>>>>
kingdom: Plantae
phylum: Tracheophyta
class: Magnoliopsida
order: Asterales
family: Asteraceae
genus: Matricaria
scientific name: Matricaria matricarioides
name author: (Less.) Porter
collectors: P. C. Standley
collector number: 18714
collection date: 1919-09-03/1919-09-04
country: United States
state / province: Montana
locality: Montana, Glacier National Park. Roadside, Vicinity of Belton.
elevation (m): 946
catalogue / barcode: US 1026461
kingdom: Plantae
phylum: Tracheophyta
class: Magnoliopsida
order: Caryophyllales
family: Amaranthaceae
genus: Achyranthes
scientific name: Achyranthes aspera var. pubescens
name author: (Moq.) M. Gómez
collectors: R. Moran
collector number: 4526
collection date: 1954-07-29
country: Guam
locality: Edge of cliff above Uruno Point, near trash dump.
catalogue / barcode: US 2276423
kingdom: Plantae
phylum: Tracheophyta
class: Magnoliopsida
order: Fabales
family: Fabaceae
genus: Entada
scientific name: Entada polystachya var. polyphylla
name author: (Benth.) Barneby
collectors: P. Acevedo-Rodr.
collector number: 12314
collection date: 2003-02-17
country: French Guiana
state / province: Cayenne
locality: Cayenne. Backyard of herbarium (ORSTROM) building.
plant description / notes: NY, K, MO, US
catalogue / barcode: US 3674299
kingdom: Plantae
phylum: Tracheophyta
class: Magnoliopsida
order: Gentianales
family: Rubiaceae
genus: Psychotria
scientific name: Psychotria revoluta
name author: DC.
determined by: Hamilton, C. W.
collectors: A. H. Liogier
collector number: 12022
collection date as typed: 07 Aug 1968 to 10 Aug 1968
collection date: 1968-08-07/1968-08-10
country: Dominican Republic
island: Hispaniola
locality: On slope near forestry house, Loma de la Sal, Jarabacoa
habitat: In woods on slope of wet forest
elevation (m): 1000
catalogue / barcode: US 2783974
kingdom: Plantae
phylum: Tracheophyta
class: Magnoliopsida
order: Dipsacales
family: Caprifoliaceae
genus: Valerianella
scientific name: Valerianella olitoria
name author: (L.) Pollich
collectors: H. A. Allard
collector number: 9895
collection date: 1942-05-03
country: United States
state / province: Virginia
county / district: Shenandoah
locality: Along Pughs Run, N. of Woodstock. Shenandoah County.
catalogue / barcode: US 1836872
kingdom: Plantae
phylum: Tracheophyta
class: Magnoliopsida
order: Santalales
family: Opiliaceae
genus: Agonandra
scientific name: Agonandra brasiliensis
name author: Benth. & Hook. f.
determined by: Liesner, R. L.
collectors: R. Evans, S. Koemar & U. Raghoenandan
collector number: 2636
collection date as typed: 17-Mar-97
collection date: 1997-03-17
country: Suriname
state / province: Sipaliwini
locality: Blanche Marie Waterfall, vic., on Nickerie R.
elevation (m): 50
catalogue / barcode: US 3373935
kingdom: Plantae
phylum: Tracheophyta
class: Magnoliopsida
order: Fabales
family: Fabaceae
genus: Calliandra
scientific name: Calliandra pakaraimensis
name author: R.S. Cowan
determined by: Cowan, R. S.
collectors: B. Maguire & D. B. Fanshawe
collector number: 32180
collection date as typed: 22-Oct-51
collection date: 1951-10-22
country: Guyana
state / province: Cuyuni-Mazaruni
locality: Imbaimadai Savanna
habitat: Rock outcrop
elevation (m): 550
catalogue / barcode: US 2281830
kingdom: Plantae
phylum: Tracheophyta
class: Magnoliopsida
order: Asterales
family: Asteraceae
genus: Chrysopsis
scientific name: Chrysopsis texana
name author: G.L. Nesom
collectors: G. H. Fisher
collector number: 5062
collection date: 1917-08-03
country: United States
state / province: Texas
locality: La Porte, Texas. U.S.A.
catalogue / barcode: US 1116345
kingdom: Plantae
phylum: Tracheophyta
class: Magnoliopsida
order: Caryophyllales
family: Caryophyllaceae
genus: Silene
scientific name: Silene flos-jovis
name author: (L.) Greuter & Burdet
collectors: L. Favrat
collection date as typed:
<<<<
State only the number of lines in the items above that contain the string "author".

9